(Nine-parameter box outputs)
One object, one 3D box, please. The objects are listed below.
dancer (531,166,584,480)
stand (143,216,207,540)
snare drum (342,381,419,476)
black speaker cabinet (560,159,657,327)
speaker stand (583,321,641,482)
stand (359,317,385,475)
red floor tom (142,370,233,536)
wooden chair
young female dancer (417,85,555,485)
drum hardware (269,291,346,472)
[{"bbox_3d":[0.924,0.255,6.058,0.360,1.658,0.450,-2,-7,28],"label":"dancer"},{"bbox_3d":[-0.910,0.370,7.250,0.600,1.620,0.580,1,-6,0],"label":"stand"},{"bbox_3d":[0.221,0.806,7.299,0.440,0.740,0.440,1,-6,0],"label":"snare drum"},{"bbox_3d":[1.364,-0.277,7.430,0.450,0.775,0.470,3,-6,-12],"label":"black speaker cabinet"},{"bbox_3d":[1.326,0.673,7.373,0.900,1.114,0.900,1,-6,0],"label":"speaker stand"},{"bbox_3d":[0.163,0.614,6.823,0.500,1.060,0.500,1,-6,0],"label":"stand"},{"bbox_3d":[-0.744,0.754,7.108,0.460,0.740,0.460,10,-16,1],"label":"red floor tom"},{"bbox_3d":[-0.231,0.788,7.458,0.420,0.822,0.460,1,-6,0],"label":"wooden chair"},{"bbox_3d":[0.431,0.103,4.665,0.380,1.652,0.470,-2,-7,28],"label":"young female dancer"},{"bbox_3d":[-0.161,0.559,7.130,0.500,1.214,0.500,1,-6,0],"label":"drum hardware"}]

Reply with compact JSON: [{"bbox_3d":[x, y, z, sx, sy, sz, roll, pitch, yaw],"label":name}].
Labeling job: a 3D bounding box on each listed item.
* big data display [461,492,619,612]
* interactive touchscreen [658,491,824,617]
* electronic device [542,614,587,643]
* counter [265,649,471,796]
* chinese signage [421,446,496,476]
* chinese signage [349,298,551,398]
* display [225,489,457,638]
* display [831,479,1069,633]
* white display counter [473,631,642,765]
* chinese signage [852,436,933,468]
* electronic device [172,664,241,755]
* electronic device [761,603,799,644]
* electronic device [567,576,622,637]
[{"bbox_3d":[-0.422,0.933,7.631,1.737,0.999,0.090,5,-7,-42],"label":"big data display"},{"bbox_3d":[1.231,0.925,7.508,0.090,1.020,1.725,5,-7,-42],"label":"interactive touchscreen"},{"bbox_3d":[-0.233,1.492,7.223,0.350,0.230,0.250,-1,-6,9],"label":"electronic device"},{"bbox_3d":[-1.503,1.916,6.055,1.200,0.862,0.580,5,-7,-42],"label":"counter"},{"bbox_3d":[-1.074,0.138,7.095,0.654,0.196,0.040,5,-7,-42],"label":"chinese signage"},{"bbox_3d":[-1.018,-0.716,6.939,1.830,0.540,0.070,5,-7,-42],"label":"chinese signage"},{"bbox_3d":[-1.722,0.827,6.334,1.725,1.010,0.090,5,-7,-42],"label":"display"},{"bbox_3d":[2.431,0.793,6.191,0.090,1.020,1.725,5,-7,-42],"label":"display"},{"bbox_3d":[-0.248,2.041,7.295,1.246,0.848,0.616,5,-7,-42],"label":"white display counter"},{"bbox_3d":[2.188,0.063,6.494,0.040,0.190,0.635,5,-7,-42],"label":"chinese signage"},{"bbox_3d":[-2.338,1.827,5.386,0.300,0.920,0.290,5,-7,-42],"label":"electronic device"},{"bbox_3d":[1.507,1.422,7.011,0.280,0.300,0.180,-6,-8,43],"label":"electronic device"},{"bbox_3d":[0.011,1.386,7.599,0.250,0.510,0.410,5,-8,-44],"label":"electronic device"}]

● WHAT YOU NEED TO DO: All lines of the data are to be repeated exactly as they stand.

● RESULT:
One object, one 3D box, please. The objects are listed below.
dancer (531,166,584,480)
stand (143,216,207,540)
snare drum (342,381,419,476)
black speaker cabinet (560,159,657,327)
speaker stand (583,321,641,482)
stand (359,317,385,475)
red floor tom (142,370,233,536)
wooden chair
young female dancer (417,85,555,485)
drum hardware (269,291,346,472)
[{"bbox_3d":[0.924,0.255,6.058,0.360,1.658,0.450,-2,-7,28],"label":"dancer"},{"bbox_3d":[-0.910,0.370,7.250,0.600,1.620,0.580,1,-6,0],"label":"stand"},{"bbox_3d":[0.221,0.806,7.299,0.440,0.740,0.440,1,-6,0],"label":"snare drum"},{"bbox_3d":[1.364,-0.277,7.430,0.450,0.775,0.470,3,-6,-12],"label":"black speaker cabinet"},{"bbox_3d":[1.326,0.673,7.373,0.900,1.114,0.900,1,-6,0],"label":"speaker stand"},{"bbox_3d":[0.163,0.614,6.823,0.500,1.060,0.500,1,-6,0],"label":"stand"},{"bbox_3d":[-0.744,0.754,7.108,0.460,0.740,0.460,10,-16,1],"label":"red floor tom"},{"bbox_3d":[-0.231,0.788,7.458,0.420,0.822,0.460,1,-6,0],"label":"wooden chair"},{"bbox_3d":[0.431,0.103,4.665,0.380,1.652,0.470,-2,-7,28],"label":"young female dancer"},{"bbox_3d":[-0.161,0.559,7.130,0.500,1.214,0.500,1,-6,0],"label":"drum hardware"}]

Reply with compact JSON: [{"bbox_3d":[x, y, z, sx, sy, sz, roll, pitch, yaw],"label":name}].
Labeling job: a 3D bounding box on each listed item.
* big data display [461,492,619,612]
* interactive touchscreen [658,491,824,617]
* electronic device [542,614,587,643]
* counter [265,649,471,796]
* chinese signage [421,446,496,476]
* chinese signage [349,298,551,398]
* display [225,489,457,638]
* display [831,479,1069,633]
* white display counter [473,631,642,765]
* chinese signage [852,436,933,468]
* electronic device [172,664,241,755]
* electronic device [761,603,799,644]
* electronic device [567,576,622,637]
[{"bbox_3d":[-0.422,0.933,7.631,1.737,0.999,0.090,5,-7,-42],"label":"big data display"},{"bbox_3d":[1.231,0.925,7.508,0.090,1.020,1.725,5,-7,-42],"label":"interactive touchscreen"},{"bbox_3d":[-0.233,1.492,7.223,0.350,0.230,0.250,-1,-6,9],"label":"electronic device"},{"bbox_3d":[-1.503,1.916,6.055,1.200,0.862,0.580,5,-7,-42],"label":"counter"},{"bbox_3d":[-1.074,0.138,7.095,0.654,0.196,0.040,5,-7,-42],"label":"chinese signage"},{"bbox_3d":[-1.018,-0.716,6.939,1.830,0.540,0.070,5,-7,-42],"label":"chinese signage"},{"bbox_3d":[-1.722,0.827,6.334,1.725,1.010,0.090,5,-7,-42],"label":"display"},{"bbox_3d":[2.431,0.793,6.191,0.090,1.020,1.725,5,-7,-42],"label":"display"},{"bbox_3d":[-0.248,2.041,7.295,1.246,0.848,0.616,5,-7,-42],"label":"white display counter"},{"bbox_3d":[2.188,0.063,6.494,0.040,0.190,0.635,5,-7,-42],"label":"chinese signage"},{"bbox_3d":[-2.338,1.827,5.386,0.300,0.920,0.290,5,-7,-42],"label":"electronic device"},{"bbox_3d":[1.507,1.422,7.011,0.280,0.300,0.180,-6,-8,43],"label":"electronic device"},{"bbox_3d":[0.011,1.386,7.599,0.250,0.510,0.410,5,-8,-44],"label":"electronic device"}]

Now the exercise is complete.